Différents types de coupes forestières sont utilisés dans la forêt boréale canadienne dans une perspective d’aménagement durable, intégrant les dimensions environnementales, sociales et économiques. Dans le cadre de son doctorat en sciences de l’environnement à l’Institut de recherche sur les forêts (IRF), Sanghyun Kim a évalué les effets écologiques à long terme de divers traitements sylvicoles sur la régénération naturelle et la qualité des sols. Il s’est plus particulièrement intéressé aux coupes totales avec protection de la régénération et des sols et aux coupes partielles comme les progressives expérimentales (sélection rapprochée, sélection éloignée, mini-bande). En plus d’étudier la régénération naturelle, il a analysé les impacts sur les communautés microbiennes du sol ainsi que sur le stress hydrique des semis, 18 à 19 ans après coupe, dans des peuplements d’épinette noire de différents âges.
Les résultats montrent que les coupes progressives expérimentales, en particulier celles en mini-bande, ont favorisé une densité plus élevée de semis d’épinette noire. La scarification du sol, l’exposition du sol minéral et l’installation de la mousse Polytrichum ont contribué à créer un environnement propice à la régénération naturelle. Bien que la croissance des semis ait été plus rapide après une coupe totale en raison d’un apport en lumière plus important, leur densité y était plus faible, principalement en raison de la forte compétition exercée par les éricacées, qui colonisent rapidement les sites ouverts non scarifiés.
L’analyse microbienne de la rhizosphère, la zone du sol située à proximité immédiate des racines, n’a révélé aucune différence significative dans la diversité microbienne globale entre les différents traitements, 19 ans après les interventions. Toutefois, les sites de coupes totales présentaient certaines bactéries fixatrices d’azote, telles que Roseiarcus spp., tandis que les sites de coupes progressives montraient une plus grande abondance de champignons ectomycorhiziens, notamment Piloderma spp. Ces résultats suggèrent que les perturbations partielles favorisent des conditions plus propices à l’établissement de symbioses bénéfiques. Par ailleurs, les propriétés physicochimiques du sol sont restées considérablement altérées dans tous les types de coupes. Ces changements persistants montrent que les interventions sylvicoles ont des effets à long terme sur les conditions du sol dans les forêts boréales.
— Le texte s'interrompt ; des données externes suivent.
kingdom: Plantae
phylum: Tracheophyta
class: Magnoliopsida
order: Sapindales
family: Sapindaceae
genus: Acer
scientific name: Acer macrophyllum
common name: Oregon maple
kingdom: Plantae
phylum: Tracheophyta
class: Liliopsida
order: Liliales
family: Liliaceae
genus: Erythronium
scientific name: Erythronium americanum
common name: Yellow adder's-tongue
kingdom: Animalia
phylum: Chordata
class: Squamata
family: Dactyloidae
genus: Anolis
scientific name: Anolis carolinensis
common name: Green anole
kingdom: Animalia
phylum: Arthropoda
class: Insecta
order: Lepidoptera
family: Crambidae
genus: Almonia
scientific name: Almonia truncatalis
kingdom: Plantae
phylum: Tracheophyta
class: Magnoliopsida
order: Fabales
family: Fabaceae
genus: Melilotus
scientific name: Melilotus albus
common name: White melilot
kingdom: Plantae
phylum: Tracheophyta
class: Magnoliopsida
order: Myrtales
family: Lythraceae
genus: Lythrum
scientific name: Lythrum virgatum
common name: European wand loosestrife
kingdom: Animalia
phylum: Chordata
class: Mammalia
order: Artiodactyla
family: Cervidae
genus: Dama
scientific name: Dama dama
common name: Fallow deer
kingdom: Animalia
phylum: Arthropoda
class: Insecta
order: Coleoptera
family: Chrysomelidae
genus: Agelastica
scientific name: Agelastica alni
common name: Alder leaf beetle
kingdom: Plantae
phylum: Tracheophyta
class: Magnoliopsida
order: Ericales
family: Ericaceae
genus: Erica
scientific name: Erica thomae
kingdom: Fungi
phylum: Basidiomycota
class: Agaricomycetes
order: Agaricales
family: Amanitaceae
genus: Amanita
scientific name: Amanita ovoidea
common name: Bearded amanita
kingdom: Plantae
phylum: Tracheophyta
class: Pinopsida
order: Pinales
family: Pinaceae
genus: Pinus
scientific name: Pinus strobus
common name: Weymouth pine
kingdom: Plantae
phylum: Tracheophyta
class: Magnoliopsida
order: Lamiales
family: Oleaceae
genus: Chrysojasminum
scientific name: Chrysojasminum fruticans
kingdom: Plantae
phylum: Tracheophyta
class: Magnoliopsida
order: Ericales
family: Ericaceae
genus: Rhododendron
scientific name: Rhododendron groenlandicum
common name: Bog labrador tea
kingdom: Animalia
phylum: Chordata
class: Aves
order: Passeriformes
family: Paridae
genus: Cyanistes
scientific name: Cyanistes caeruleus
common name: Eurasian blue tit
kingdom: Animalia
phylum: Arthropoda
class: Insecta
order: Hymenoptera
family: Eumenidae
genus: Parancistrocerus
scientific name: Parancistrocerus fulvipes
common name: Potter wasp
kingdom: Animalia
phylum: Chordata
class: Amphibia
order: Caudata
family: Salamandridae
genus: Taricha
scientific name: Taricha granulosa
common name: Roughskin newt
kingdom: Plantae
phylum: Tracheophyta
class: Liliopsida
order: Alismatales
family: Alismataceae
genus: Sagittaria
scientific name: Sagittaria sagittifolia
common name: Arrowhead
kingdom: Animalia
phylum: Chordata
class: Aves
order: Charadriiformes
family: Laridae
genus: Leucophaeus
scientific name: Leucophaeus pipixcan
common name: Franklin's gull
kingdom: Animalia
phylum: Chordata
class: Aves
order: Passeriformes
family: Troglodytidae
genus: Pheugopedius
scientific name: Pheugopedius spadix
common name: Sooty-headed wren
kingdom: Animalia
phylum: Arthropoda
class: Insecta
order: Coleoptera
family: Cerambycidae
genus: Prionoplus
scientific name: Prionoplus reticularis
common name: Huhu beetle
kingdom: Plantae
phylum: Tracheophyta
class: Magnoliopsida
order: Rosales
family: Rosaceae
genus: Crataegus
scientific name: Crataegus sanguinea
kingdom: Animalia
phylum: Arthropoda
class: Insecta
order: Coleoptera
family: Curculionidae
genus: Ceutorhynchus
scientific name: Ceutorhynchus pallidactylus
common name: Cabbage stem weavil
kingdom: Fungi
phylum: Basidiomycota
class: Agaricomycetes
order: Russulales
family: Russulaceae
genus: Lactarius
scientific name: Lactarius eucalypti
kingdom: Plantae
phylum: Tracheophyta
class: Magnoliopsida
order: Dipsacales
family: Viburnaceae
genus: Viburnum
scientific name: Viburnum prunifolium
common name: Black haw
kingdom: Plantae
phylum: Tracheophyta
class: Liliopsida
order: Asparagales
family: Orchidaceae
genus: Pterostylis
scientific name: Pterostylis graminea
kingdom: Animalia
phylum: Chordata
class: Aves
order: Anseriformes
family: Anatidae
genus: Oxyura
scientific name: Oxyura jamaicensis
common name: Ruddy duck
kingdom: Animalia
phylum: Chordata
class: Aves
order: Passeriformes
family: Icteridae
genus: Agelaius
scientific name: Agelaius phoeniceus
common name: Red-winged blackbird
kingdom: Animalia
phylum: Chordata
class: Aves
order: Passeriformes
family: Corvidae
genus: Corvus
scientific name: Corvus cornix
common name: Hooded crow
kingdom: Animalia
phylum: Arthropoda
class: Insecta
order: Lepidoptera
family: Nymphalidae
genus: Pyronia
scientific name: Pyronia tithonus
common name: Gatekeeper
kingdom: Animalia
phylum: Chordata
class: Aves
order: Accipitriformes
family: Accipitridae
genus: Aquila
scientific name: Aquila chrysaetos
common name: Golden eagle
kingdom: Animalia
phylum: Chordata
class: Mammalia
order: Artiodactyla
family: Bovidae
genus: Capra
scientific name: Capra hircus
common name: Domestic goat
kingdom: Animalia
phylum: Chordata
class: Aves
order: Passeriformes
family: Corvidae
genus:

Enfin, Sanghyun Kim a analysé les isotopes stables du carbone (δ¹³C), un indicateur du stress hydrique chez les semis d’épinette noire et de sapin baumier. Les valeurs élevées observées dans les secteurs de coupes totales indiquent un stress hydrique accru, probablement attribuable à l’ouverture complète du couvert forestier. Cependant, les coupes partielles ont maintenu des valeurs similaires à celles des témoins non récoltés, vraisemblablement grâce aux microclimats plus modérés créés par le couvert arborescent résiduel.
Dans l'ensemble, ces travaux démontrent que la récolte partielle peut favoriser une meilleure régénération naturelle, contribuer à maintenir des conditions de sol favorables et atténuer le stress hydrique chez les conifères en régénération.
Sanghyun Kim a soutenu sa thèse intitulée « Vers un aménagement durable de la forêt boréale canadienne : réponse à long terme de la régénération naturelle, de la diversité microbienne et du stress hydrique selon un gradient de traitements sylvicoles » le 4 août dernier, au campus de l’UQAT à Amos. Ses travaux ont été réalisés sous la direction de Miguel Montoro Girona, professeur à l’IRF et sous la codirection d’Yves Bergeron, professeur émérite et de Patricia Raymond du ministère des Ressources naturelles et des Forêts. À noter que son projet a été mené dans le cadre des activités du Groupe de recherche en écologie de la MRC Abitibi, un partenariat entre l’UQAT et la MRC Abitibi lancé en 2021. De plus, les résultats des travaux ont également été publiés dans la revue scientifique Forest Ecology and Management.